WHAT TO WORK ON:
Search each line of the data for the word "Endress"; copy every line where it is found.

DATA EXCERPTS:
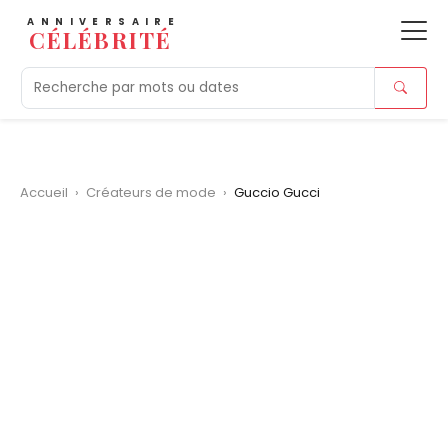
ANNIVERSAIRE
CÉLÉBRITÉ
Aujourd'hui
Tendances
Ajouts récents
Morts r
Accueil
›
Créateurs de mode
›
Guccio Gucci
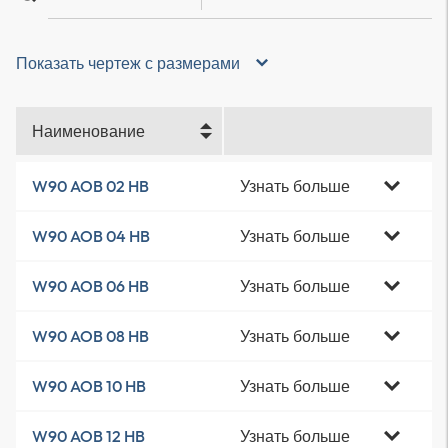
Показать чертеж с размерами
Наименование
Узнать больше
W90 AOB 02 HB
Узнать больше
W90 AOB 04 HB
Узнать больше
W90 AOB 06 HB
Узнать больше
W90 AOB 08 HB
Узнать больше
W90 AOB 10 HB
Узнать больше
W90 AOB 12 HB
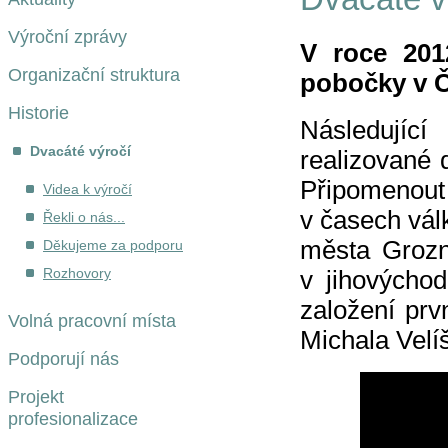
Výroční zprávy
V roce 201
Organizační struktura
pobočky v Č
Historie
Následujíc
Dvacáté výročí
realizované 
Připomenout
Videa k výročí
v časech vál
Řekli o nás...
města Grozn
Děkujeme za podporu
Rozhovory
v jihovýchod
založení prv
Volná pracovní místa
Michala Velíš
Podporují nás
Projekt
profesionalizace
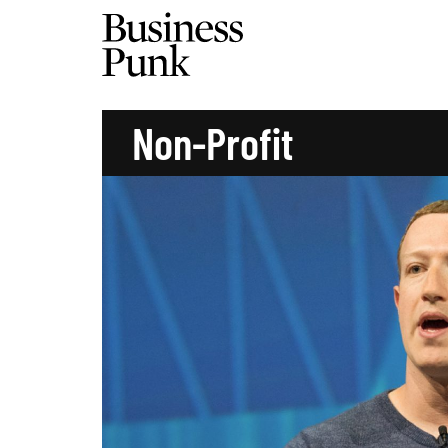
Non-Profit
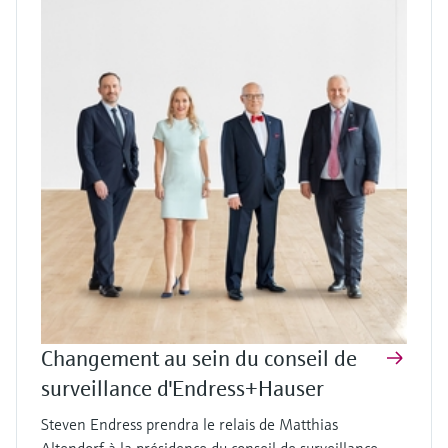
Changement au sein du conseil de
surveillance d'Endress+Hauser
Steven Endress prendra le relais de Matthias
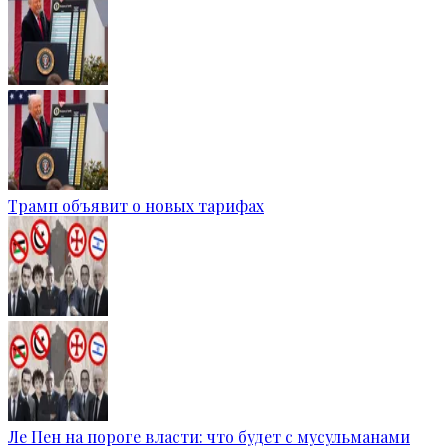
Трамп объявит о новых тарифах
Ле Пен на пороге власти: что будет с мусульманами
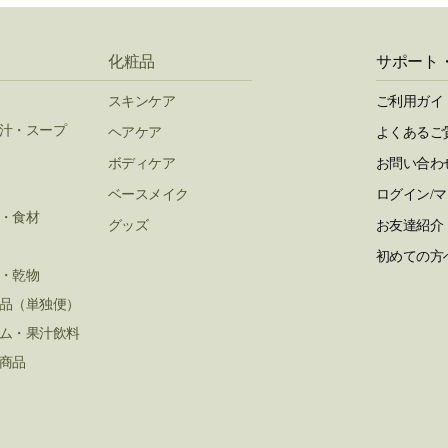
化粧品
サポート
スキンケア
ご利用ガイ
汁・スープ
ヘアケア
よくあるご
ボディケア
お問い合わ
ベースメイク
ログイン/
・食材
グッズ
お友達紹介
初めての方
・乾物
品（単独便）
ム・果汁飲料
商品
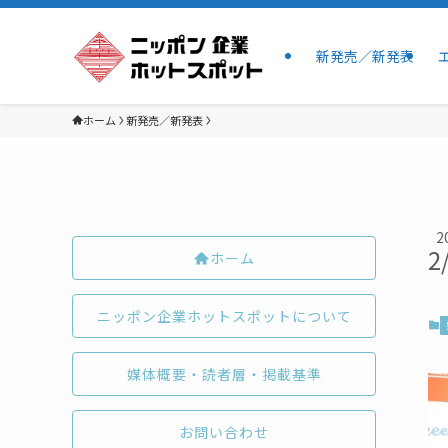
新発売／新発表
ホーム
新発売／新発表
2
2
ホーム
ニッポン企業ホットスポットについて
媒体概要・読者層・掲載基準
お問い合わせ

TASK ANSWER:
surveillance d'Endress+Hauser
Steven Endress prendra le relais de Matthias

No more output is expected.